---- Input for this task

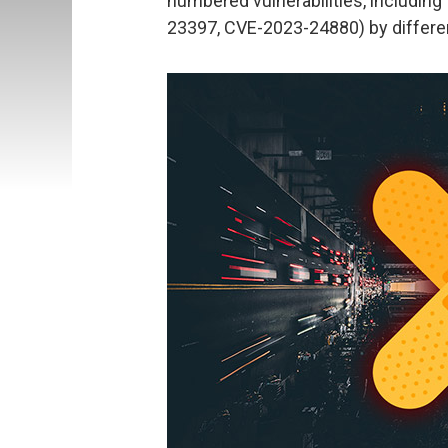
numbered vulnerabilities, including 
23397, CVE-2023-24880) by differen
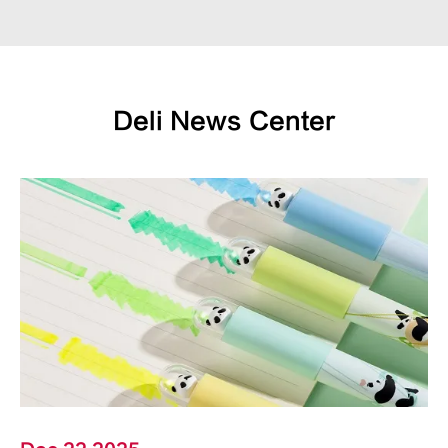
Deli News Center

--------
---- Input for this task

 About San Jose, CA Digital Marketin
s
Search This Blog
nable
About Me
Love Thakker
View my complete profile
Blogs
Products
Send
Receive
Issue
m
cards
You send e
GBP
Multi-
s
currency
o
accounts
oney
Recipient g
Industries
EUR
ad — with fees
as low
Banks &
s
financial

--------

_Assignment_
Read through the entries above and copy each line that has the string "About" in it.

_Result of the task_
 About San Jose, CA Digital Marketin
About Me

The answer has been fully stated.